The "cutting of the Koran", or istihkara, is used to determine whether it is expedient to do a thing. An individual who is anxious about some matter of business, or about his health, when at a loss to know what to do, gets a Mulla or some one who has read a bit of the Koran to perform the istikhara. Old women who know some of the Arabic characters will do most of this work for women and villagers, but in the towns and cities there are always professional "readers" available. One of these men will read the first sura, then pray in Arabic, "God, thou knowest what is hidden!" He will then repeat a part of sura 6:59: "And with Him are the keys of the secret things; none knoweth them but He; He knoweth whatever is on the land and in the sea." Then he will give the salutation to Mohammad and his household, salalahu 'alaihi wa 'ala ahlihi wa sallam. "Prayer and peace be unto him and his people and his family." He will close his eyes, turn his face upwards and utter the name Allah, while he draws his fingers from the back of the book up among its pages. He then opens where the fingers enter and reads the first sentence or part of a sentence on the page. From the character of the words, he gives his inquirer an answer as to the outcome of the matter he is contemplating.

Some Korans are especially prepared for this purpose and have their pages marked with letters which indicate what the answer is to be. Some have only three letters, kh for khair, meaning good; sh for shar, meaning bad or unfavorable; and mim for miana, signifying medium. Other copies have more details. Nine letters and combinations indicate very good, good, fair, medium, not good and bad. These signs simplify the reader's task and relieve him of the responsibility for an unfavorable interpretation.
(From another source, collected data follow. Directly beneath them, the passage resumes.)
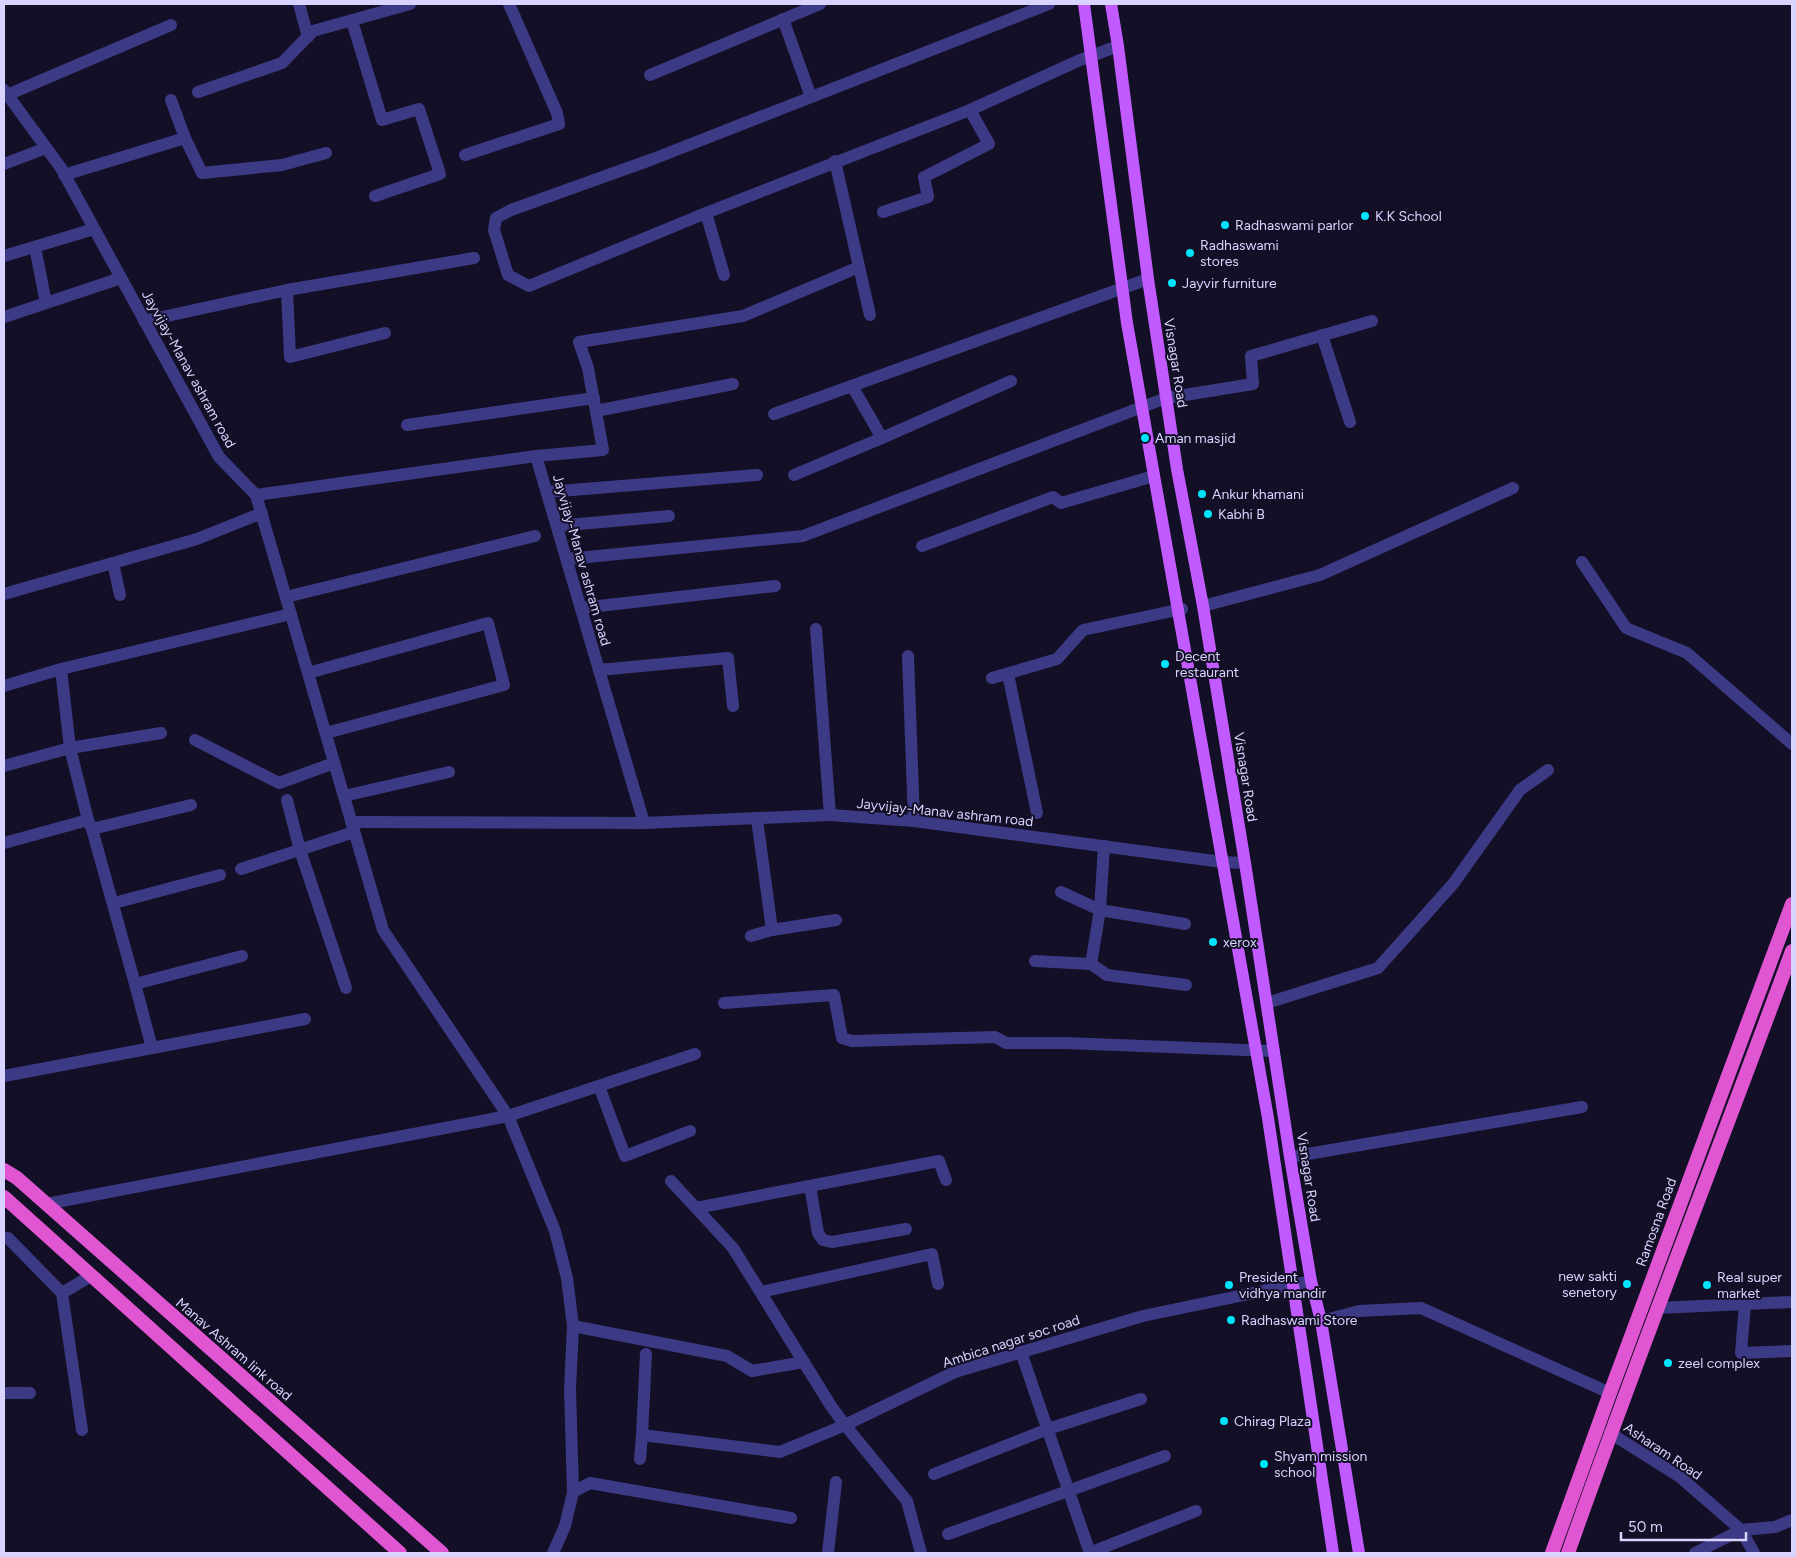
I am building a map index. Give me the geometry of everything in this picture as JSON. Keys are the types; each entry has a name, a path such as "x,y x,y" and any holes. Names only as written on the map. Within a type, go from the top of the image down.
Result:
{"highway":[{"name":"Ramosna Road","path":"1552,1553 1792,904"},
{"path":"1568,1553 1610,1433 1720,1147 1792,951"},
{"name":"Manav Ashram link road","path":"4,1170 46,1204 442,1553"},
{"path":"4,1197 400,1553"}],"main road":[{"path":"1084,4 1122,288 1268,1118 1332,1553"},
{"name":"Visnagar Road","path":"1111,4 1148,279 1177,469 1203,606 1246,863 1290,1157 1311,1281 1322,1321 1359,1553"}],"street":[{"path":"298,4 308,37"},
{"path":"198,92 282,63 313,31 352,21 389,7 410,4"},
{"path":"465,155 558,124 556,113 508,4"},
{"path":"650,75 820,4"},
{"path":"1049,4 653,158 511,210 496,218 494,230 508,275 529,286 706,213 970,110 1091,56 1118,46"},
{"path":"783,19 811,97"},
{"path":"352,21 382,120 420,109 440,174 375,196"},
{"path":"5,92 171,25"},
{"name":"Jayvijay-Manav ashram road","path":"5,92 64,175 219,457 256,495"},
{"path":"171,100 185,138 202,173 282,165 326,153"},
{"path":"883,212 928,197 924,177 989,144 970,110"},
{"path":"64,175 185,138"},
{"path":"4,164 46,148"},
{"path":"835,162 870,315"},
{"path":"706,213 724,275"},
{"path":"4,256 94,229"},
{"path":"35,246 46,303"},
{"path":"144,321 287,290 474,258"},
{"path":"553,1553 565,1526 573,1492 570,1389 573,1326 567,1278 555,1231 508,1116 383,930 256,495 536,456 603,450 588,368 579,342 742,316 859,267"},
{"path":"4,317 121,278"},
{"path":"774,414 1148,279"},
{"path":"287,290 290,358 385,333"},
{"path":"566,559 803,536 1166,398 1253,384 1251,356 1372,321"},
{"path":"1322,335 1350,422"},
{"path":"794,475 1011,381"},
{"path":"407,425 595,405 733,384"},
{"path":"852,386 882,438"},
{"name":"Jayvijay-Manav ashram road","path":"536,456 644,823 830,815 914,821 1222,862 1246,863"},
{"path":"547,492 757,476"},
{"path":"922,546 1053,497 1061,503 1154,476"},
{"path":"1203,606 1320,574 1513,488"},
{"path":"4,594 197,539 262,514"},
{"path":"557,526 670,516"},
{"path":"286,597 535,536"},
{"path":"1582,562 1626,628 1687,653 1792,744"},
{"path":"113,563 120,595"},
{"path":"581,608 774,586"},
{"path":"992,678 1057,659 1083,630 1179,609"},
{"path":"4,686 61,669 291,614"},
{"path":"308,673 488,623 504,685 326,733"},
{"path":"816,629 830,815"},
{"path":"908,656 914,821"},
{"path":"599,670 728,658 732,706"},
{"path":"61,669 70,748 90,825 114,903 152,1048"},
{"path":"1008,674 1037,813"},
{"path":"4,766 70,748 161,733"},
{"path":"195,740 279,783 334,763"},
{"path":"1267,1003 1378,968 1453,884 1520,790 1548,770"},
{"path":"344,796 449,772"},
{"path":"287,800 300,850 346,988"},
{"path":"4,843 191,805"},
{"path":"757,819 772,930"},
{"path":"241,868 300,850 353,827 644,823"},
{"path":"1091,964 1100,910 1104,846"},
{"path":"114,903 220,875"},
{"path":"1061,892 1100,910 1185,924"},
{"path":"751,936 772,930 836,920"},
{"path":"135,984 242,956"},
{"path":"1035,961 1091,964 1107,975 1186,985"},
{"path":"724,1003 834,995 842,1038 852,1041 995,1037 1006,1044 1065,1043 1274,1051"},
{"path":"4,1076 305,1019"},
{"path":"46,1204 508,1116 696,1054"},
{"path":"599,1086 625,1156 690,1131"},
{"path":"1290,1157 1582,1107"},
{"path":"696,1208 939,1161 946,1180"},
{"path":"671,1181 733,1248 831,1406 907,1501 921,1553"},
{"path":"810,1186 818,1233 823,1240 832,1242 906,1229"},
{"path":"4,1238 8,1238 62,1293 82,1430"},
{"path":"761,1292 932,1254 938,1284"},
{"path":"62,1293 91,1276"},
{"name":"Ambica nagar soc road","path":"642,1435 780,1452 845,1424 955,1372 1143,1316 1311,1281"},
{"path":"1657,1308 1792,1302"},
{"path":"1745,1304 1741,1353 1792,1350"},
{"path":"1322,1321 1359,1311 1421,1308 1610,1393"},
{"path":"573,1326 727,1356 752,1371 804,1362"},
{"path":"1022,1352 1090,1553 1196,1511"},
{"path":"640,1459 646,1354"},
{"path":"4,1392 30,1392"},
{"path":"934,1474 1048,1429 1141,1399"},
{"name":"Asharam Road","path":"1610,1433 1680,1477 1741,1530 1754,1553"},
{"path":"948,1534 1165,1456"},
{"path":"828,1553 836,1482"},
{"path":"573,1492 590,1483 791,1518"},
{"path":"1695,1553 1741,1530 1775,1527 1792,1520"}],"place":[{"name":"K.K School","path":"1365,216"},
{"name":"Radhaswami parlor","path":"1225,225"},
{"name":"Radhaswami stores","path":"1190,253"},
{"name":"Jayvir furniture","path":"1172,283"},
{"name":"Aman masjid","path":"1145,438"},
{"name":"Ankur khamani","path":"1202,494"},
{"name":"Kabhi B","path":"1208,514"},
{"name":"Decent restaurant","path":"1165,664"},
{"name":"xerox","path":"1213,942"},
{"name":"new sakti senetory","path":"1627,1284"},
{"name":"President vidhya mandir","path":"1229,1285"},
{"name":"Real super market","path":"1707,1285"},
{"name":"Radhaswami Store","path":"1231,1320"},
{"name":"zeel complex","path":"1668,1363"},
{"name":"Chirag Plaza","path":"1224,1421"},
{"name":"Shyam mission school","path":"1264,1464"}]}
People resort to istikhara most frequently in regard to matters of health and concerning medical or surgical treatment. They use it also in connection with business undertakings, or in considering whether to accept employment, or form partnerships or make journeys. Nowadays it is commonly used to determine whether the particular automobile in which the journey is to be made is worthy.

As an example of its use in matters of health, a person goes to see a doctor and his case is diagnosed as one needing surgical treatment. He is so advised and arrangements are made for him to enter the hospital. But he excuses himself for the present, saying that he must go home and inform his family, and that he will return in the morrow. He does not return. Days, or maybe weeks, later he appears, ready for the operation. His story is that the istikhara repeatedly came out against the operation and that he could not come until he had obtained a favorable result. Sometimes the patient will take one unfavorable cutting of the book as final and the hospital will not see him again.

In the Miftah al-Jannan, pages 361-390 are devoted to detailed directions for performing the istikhara with the Koran, as advised by the Imam Ja'far Sadik.